Rewrite the stretch of material from the line that contains "Does the chart" through the end of the material, replacing "series" with "data sets" and leaving everything else unchanged. Leave the pictures out of your answer.

════════

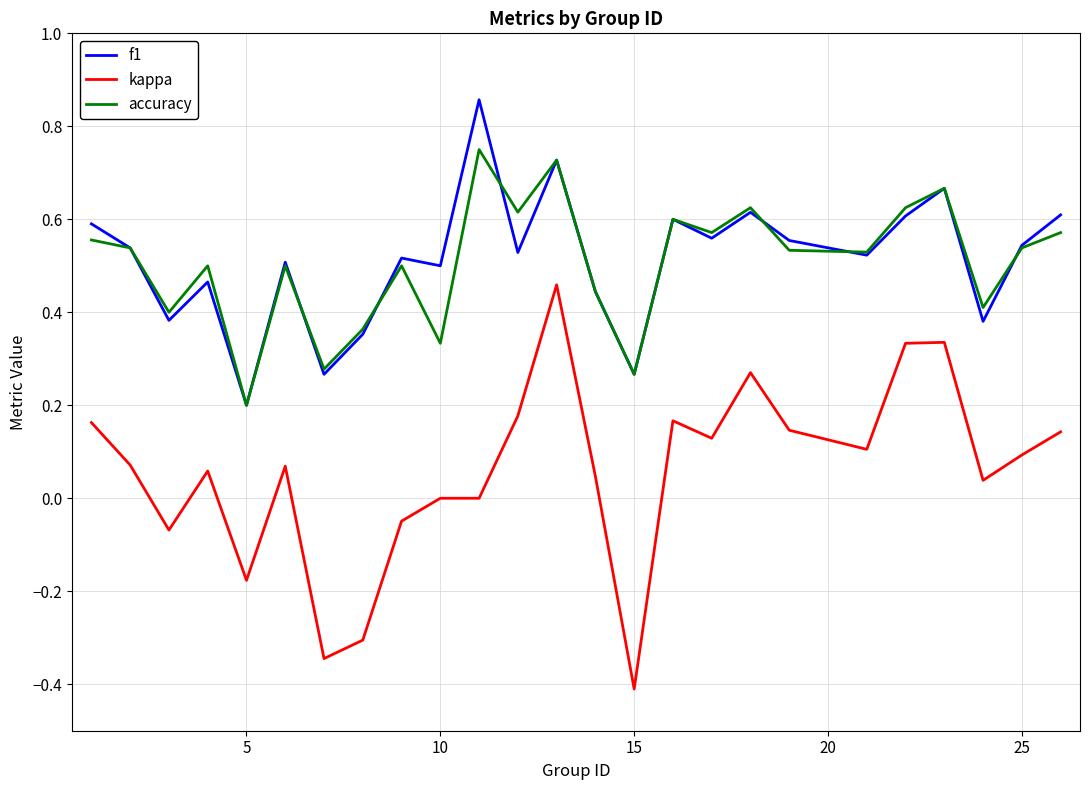

List the series in order of their peak value, lowest first.

kappa, accuracy, f1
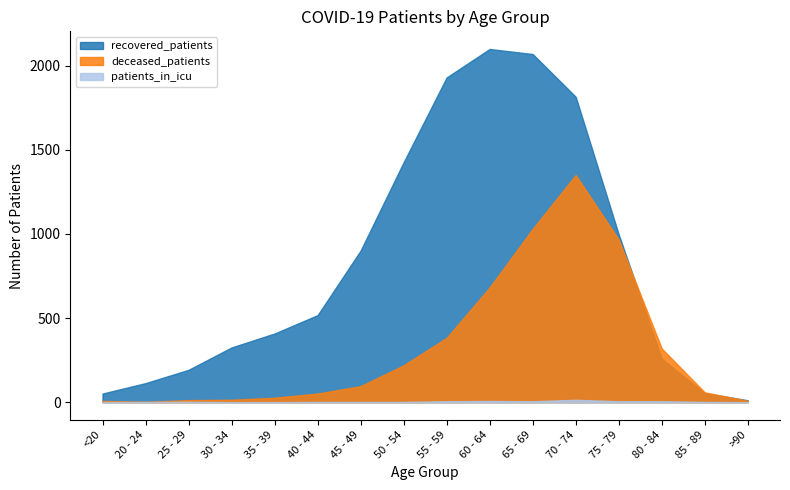

Does the chart display data point markers on the line(s)?

No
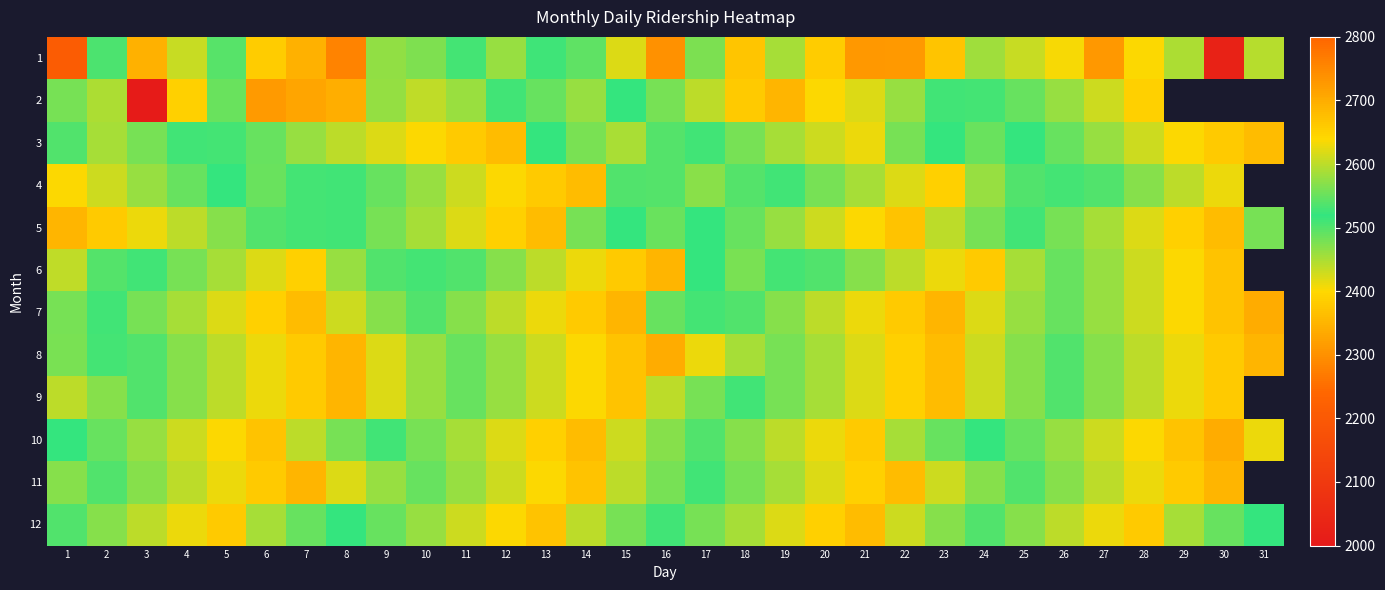

Rank the series at 17 from highest to lowest value.

4, 7, 5, 6, 3, 11, 10, 9, 12, 1, 2, 8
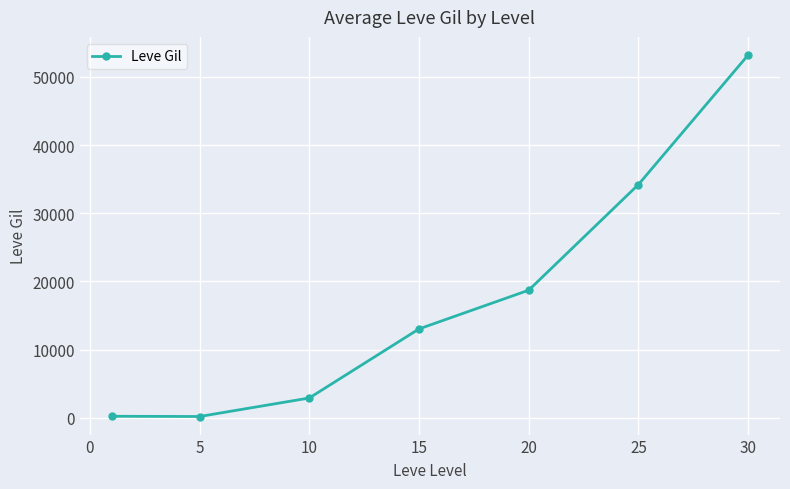

True or false: the data has more than 2 interior local peaks.

False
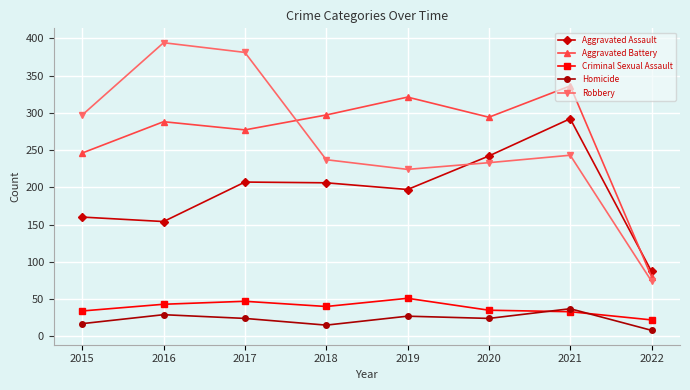

What is the value of the Aggravated Assault point at the 5th from the left?

197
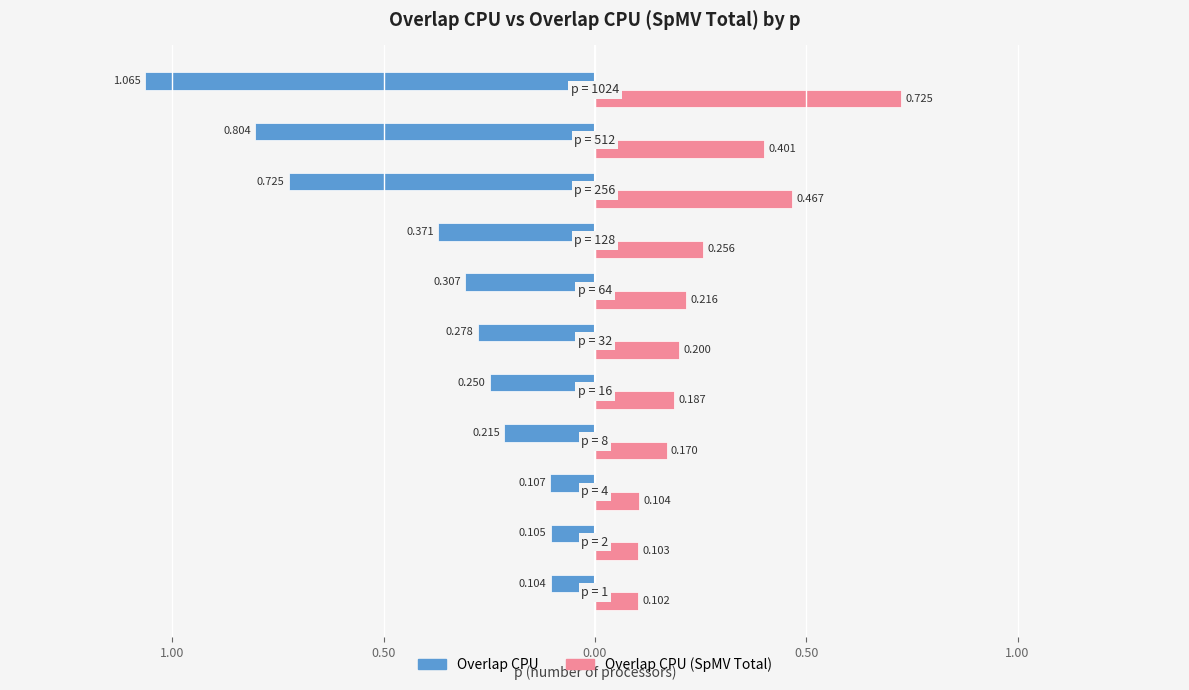

What are all the series names shown in the legend?

Overlap CPU, Overlap CPU (SpMV Total)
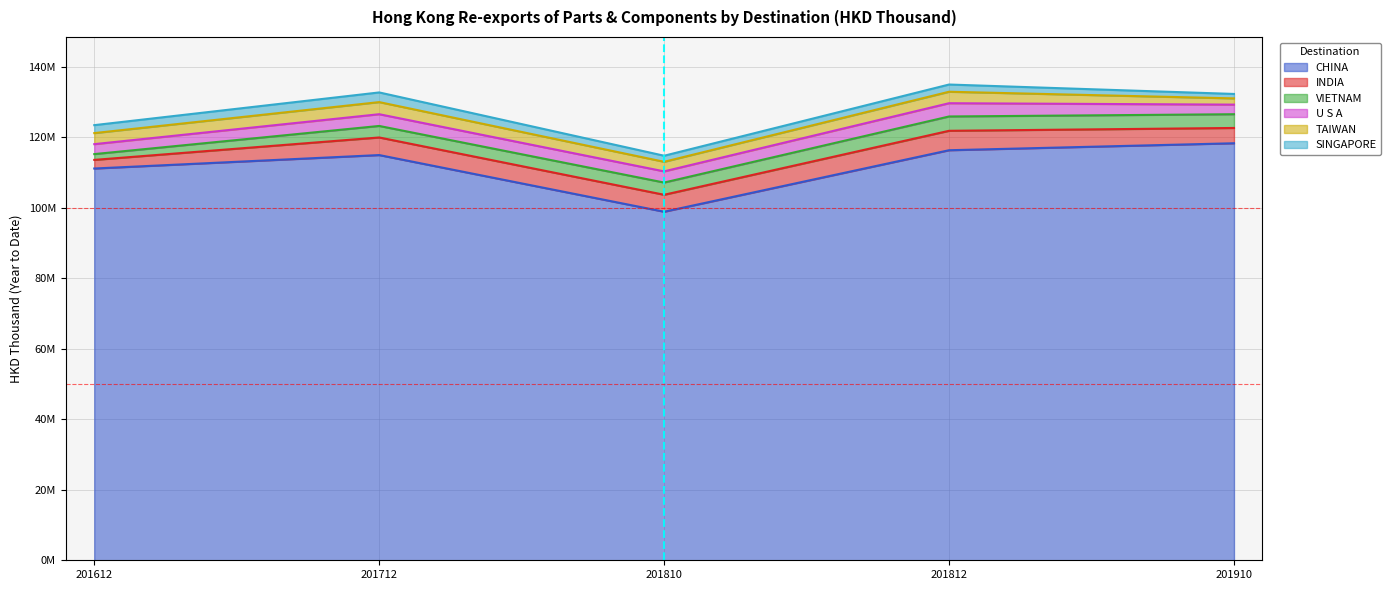

How many times do VIETNAM and SINGAPORE cross each other?

1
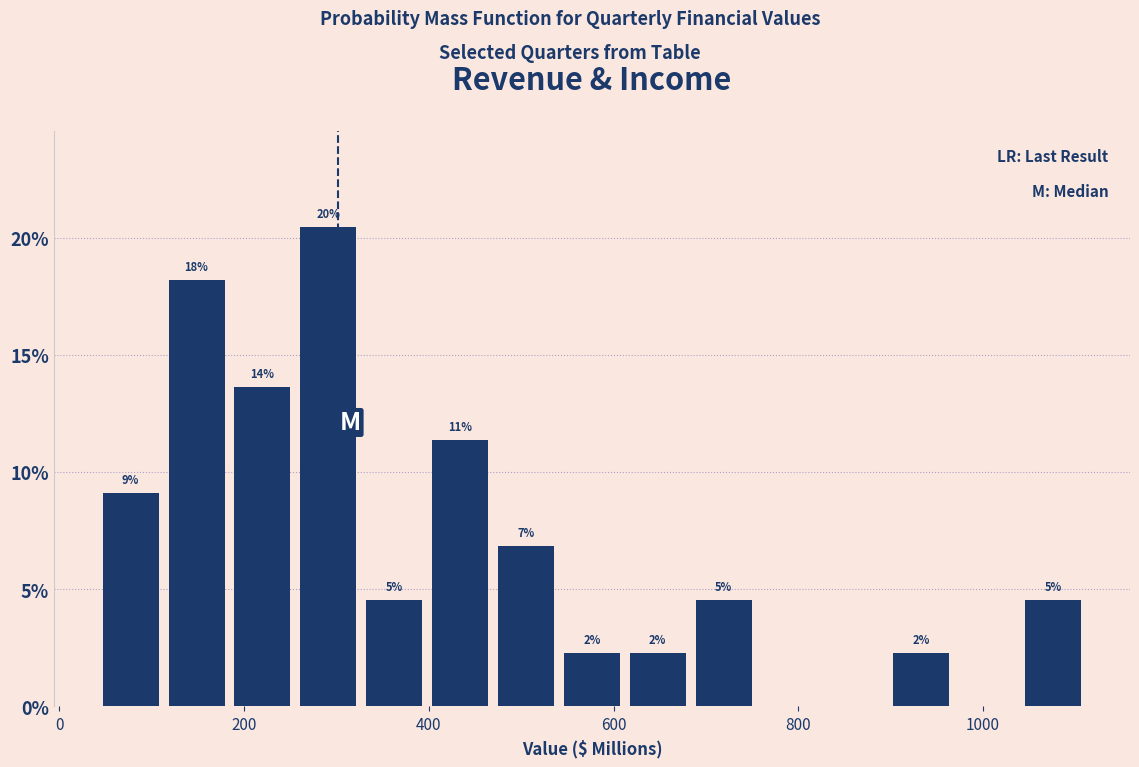

Around what value on the x-axis is the tallest bar? Give the approximate position of its centre, as read against the axis.

300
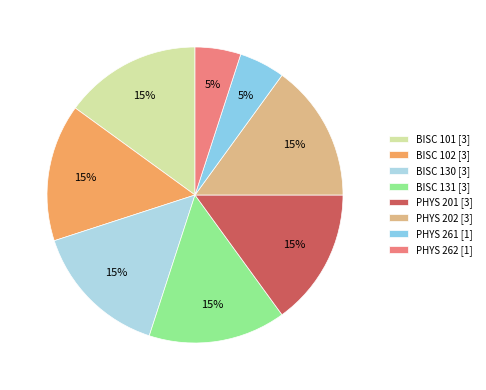

Is it true that PHYS 262 is 16% of the pie?

False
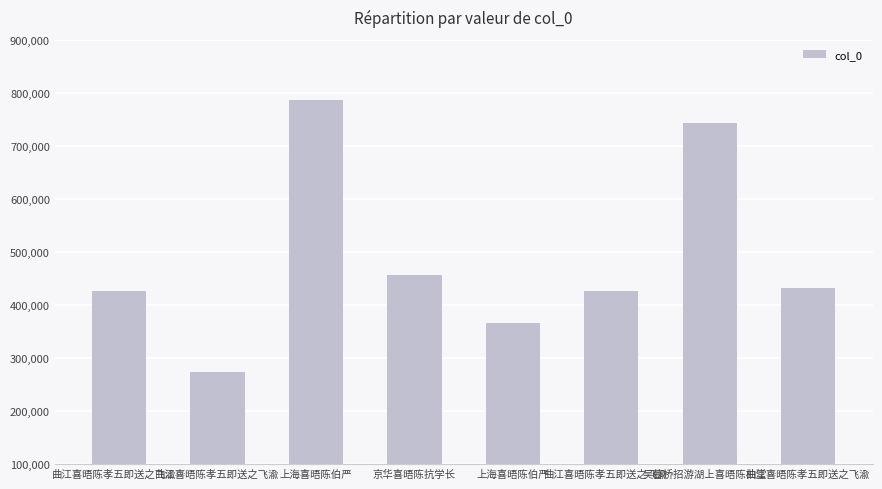

What value does the data have at 上海喜晤陈伯严?

365538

════════

## Written reply
Does the chart display data point markers on the line(s)?

No

Rank the data sets at 17 from highest to lowest value.

4, 7, 5, 6, 3, 11, 10, 9, 12, 1, 2, 8

True or false: the data has more than 2 interior local peaks.

False

What is the value of the Aggravated Assault point at the 5th from the left?

197

What are all the data sets names shown in the legend?

Overlap CPU, Overlap CPU (SpMV Total)

How many times do VIETNAM and SINGAPORE cross each other?

1

Around what value on the x-axis is the tallest bar? Give the approximate position of its centre, as read against the axis.

300

Is it true that PHYS 262 is 16% of the pie?

False

What value does the data have at 上海喜晤陈伯严?

365538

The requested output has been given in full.